* [Task prompt]
Take the lines below beginning at the line that has "We work on Nelson" and stopping after the line that has "to play ] |", and print them exactly as they are, with no other lines.

* [Material for this exercise]
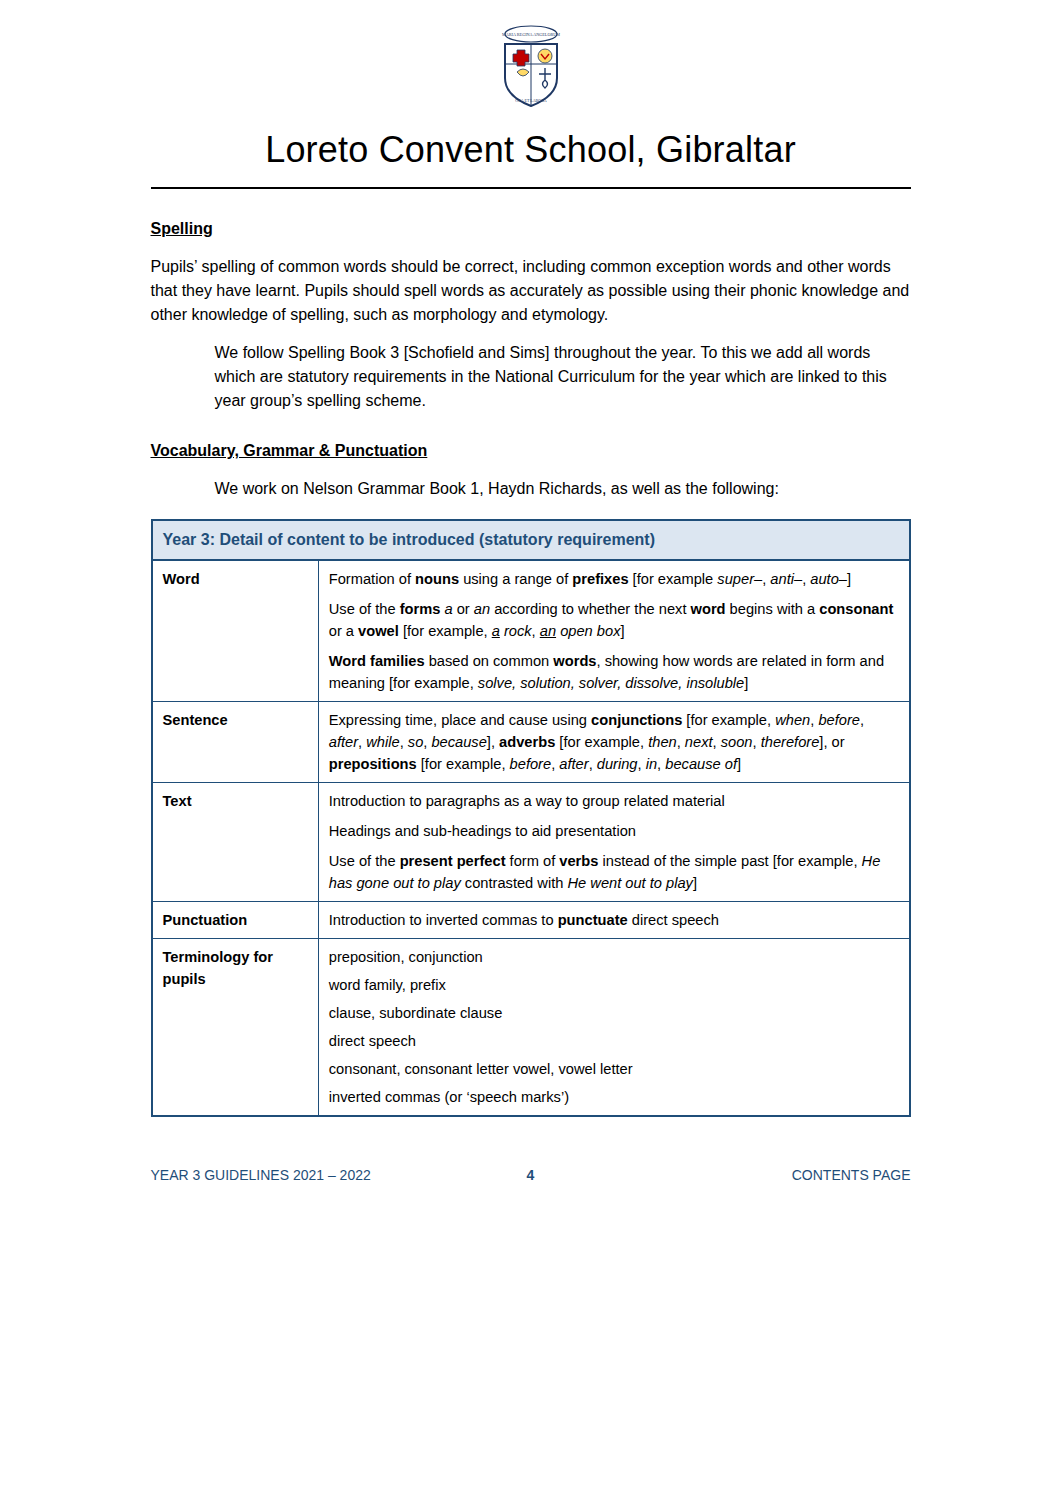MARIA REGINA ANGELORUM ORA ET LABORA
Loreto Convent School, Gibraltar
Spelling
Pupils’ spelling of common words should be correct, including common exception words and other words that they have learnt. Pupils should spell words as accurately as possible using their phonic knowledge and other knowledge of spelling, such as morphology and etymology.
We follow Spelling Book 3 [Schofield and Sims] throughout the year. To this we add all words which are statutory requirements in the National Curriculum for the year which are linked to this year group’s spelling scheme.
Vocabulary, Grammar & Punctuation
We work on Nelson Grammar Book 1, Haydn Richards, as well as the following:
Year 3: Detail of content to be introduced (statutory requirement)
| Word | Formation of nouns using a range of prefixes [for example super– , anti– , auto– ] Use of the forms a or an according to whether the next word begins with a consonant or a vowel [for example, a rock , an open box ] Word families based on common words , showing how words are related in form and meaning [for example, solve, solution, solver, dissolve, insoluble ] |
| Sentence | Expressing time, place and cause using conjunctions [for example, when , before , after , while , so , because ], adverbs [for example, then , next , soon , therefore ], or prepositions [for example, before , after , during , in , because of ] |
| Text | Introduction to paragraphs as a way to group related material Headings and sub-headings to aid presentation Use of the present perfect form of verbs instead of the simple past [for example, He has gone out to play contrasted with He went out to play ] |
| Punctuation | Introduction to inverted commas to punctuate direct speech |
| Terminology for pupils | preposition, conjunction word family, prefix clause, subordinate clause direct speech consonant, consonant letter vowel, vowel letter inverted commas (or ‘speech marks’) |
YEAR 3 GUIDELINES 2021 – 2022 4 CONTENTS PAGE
...
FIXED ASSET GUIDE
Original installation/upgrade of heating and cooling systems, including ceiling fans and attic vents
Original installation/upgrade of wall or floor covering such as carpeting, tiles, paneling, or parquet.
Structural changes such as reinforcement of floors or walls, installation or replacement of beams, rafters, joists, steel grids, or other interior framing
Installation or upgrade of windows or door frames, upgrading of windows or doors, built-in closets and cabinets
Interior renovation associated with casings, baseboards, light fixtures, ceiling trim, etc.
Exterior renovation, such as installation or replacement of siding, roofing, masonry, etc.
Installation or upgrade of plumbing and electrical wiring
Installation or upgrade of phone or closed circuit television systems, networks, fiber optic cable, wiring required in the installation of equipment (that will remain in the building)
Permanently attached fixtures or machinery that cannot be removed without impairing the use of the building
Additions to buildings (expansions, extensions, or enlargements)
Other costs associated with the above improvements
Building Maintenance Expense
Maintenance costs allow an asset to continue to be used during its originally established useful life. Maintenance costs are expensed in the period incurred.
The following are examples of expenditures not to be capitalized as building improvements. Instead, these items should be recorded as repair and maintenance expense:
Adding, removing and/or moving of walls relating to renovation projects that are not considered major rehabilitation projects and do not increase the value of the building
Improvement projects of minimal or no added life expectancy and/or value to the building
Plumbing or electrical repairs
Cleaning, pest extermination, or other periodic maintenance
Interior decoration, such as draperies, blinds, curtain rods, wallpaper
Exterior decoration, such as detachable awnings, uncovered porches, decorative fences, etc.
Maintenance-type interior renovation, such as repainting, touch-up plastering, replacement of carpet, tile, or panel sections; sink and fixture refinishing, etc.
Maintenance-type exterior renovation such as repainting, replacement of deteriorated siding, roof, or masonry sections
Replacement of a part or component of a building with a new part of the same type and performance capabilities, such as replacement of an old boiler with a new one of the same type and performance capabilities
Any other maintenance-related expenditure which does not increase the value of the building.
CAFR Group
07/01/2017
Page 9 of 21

* [Task result]
We work on Nelson Grammar Book 1, Haydn Richards, as well as the following:
Year 3: Detail of content to be introduced (statutory requirement)
| Word | Formation of nouns using a range of prefixes [for example super– , anti– , auto– ] Use of the forms a or an according to whether the next word begins with a consonant or a vowel [for example, a rock , an open box ] Word families based on common words , showing how words are related in form and meaning [for example, solve, solution, solver, dissolve, insoluble ] |
| Sentence | Expressing time, place and cause using conjunctions [for example, when , before , after , while , so , because ], adverbs [for example, then , next , soon , therefore ], or prepositions [for example, before , after , during , in , because of ] |
| Text | Introduction to paragraphs as a way to group related material Headings and sub-headings to aid presentation Use of the present perfect form of verbs instead of the simple past [for example, He has gone out to play contrasted with He went out to play ] |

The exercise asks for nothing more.